:: Work required ::
Retype every line of the listing below without changing anything, and omit the pictures from your answer.

:: Records from a data source ::
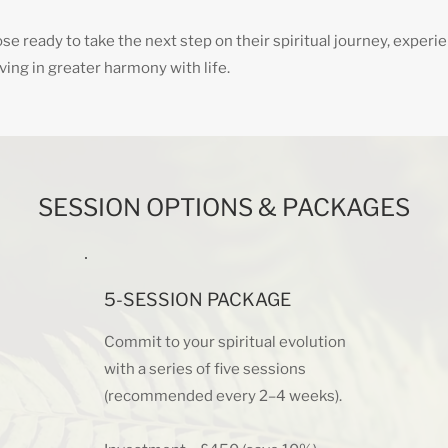
se ready to take the next step on their spiritual journey, experi
living in greater harmony with life.
SESSION OPTIONS & PACKAGES
5-SESSION PACKAGE
Commit to your spiritual evolution
with a series of five sessions
(recommended every 2–4 weeks).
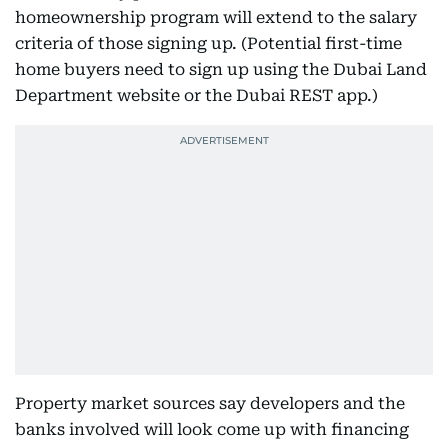
homeownership program will extend to the salary
criteria of those signing up. (Potential first-time
home buyers need to sign up using the Dubai Land
Department website or the Dubai REST app.)
Property market sources say developers and the
banks involved will look come up with financing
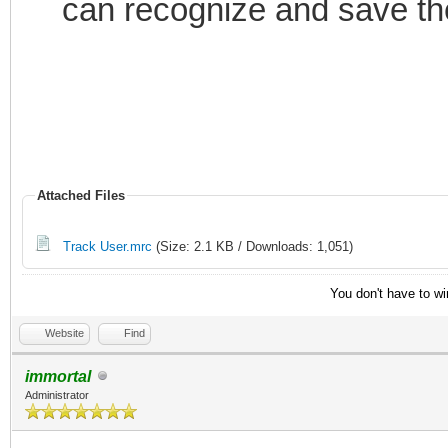
can recognize and save th
if ($hget(trackusers
var %n = $ifmatch
; Delete the curren
of used nicknames
if ($istok(%n,$nick
Attached Files
$deltok(%n,$findtok(%
Track User.mrc
(Size: 2.1 KB / Downloads: 1,051)
else { var %d = %n
You don't have to wi
; If there are no ni
Website
Find
then stop
immortal
if (!%d) { return 
Administrator
; Display the nick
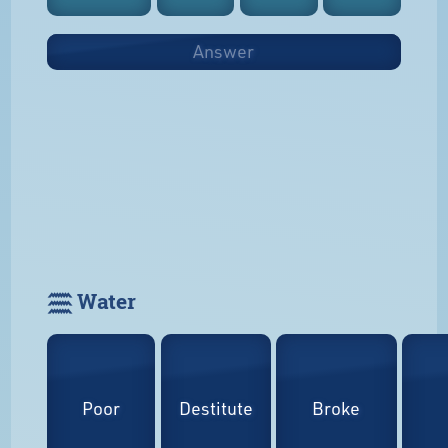
Answer
𓈗 Water
Poor
Destitute
Broke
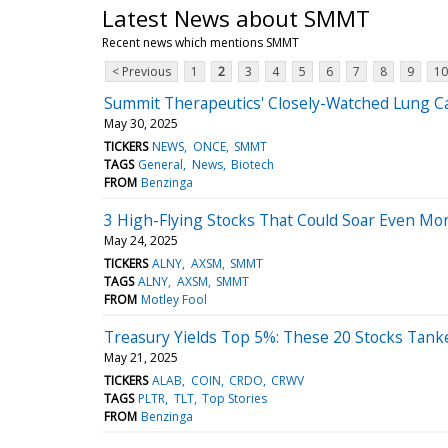
Latest News about SMMT
Recent news which mentions SMMT
< Previous
1
2
3
4
5
6
7
8
9
10
Summit Therapeutics' Closely-Watched Lung Ca
May 30, 2025
TICKERS
NEWS
ONCE
SMMT
TAGS
General
News
Biotech
FROM
Benzinga
3 High-Flying Stocks That Could Soar Even Mo
May 24, 2025
TICKERS
ALNY
AXSM
SMMT
TAGS
ALNY
AXSM
SMMT
FROM
Motley Fool
Treasury Yields Top 5%: These 20 Stocks Tank
May 21, 2025
TICKERS
ALAB
COIN
CRDO
CRWV
TAGS
PLTR
TLT
Top Stories
FROM
Benzinga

:: Reply ::
se ready to take the next step on their spiritual journey, experi
living in greater harmony with life.
SESSION OPTIONS & PACKAGES
5-SESSION PACKAGE
Commit to your spiritual evolution
with a series of five sessions
(recommended every 2–4 weeks).
homeownership program will extend to the salary
criteria of those signing up. (Potential first-time
home buyers need to sign up using the Dubai Land
Department website or the Dubai REST app.)
Property market sources say developers and the
banks involved will look come up with financing
can recognize and save th
if ($hget(trackusers
var %n = $ifmatch
; Delete the curren
of used nicknames
if ($istok(%n,$nick
Attached Files
$deltok(%n,$findtok(%
Track User.mrc
(Size: 2.1 KB / Downloads: 1,051)
else { var %d = %n
You don't have to wi
; If there are no ni
Website
Find
then stop
immortal
if (!%d) { return 
Administrator
; Display the nick
Answer
𓈗 Water
Poor
Destitute
Broke
Latest News about SMMT
Recent news which mentions SMMT
< Previous
1
2
3
4
5
6
7
8
9
10
Summit Therapeutics' Closely-Watched Lung Ca
May 30, 2025
TICKERS
NEWS
ONCE
SMMT
TAGS
General
News
Biotech
FROM
Benzinga
3 High-Flying Stocks That Could Soar Even Mo
May 24, 2025
TICKERS
ALNY
AXSM
SMMT
TAGS
ALNY
AXSM
SMMT
FROM
Motley Fool
Treasury Yields Top 5%: These 20 Stocks Tank
May 21, 2025
TICKERS
ALAB
COIN
CRDO
CRWV
TAGS
PLTR
TLT
Top Stories
FROM
Benzinga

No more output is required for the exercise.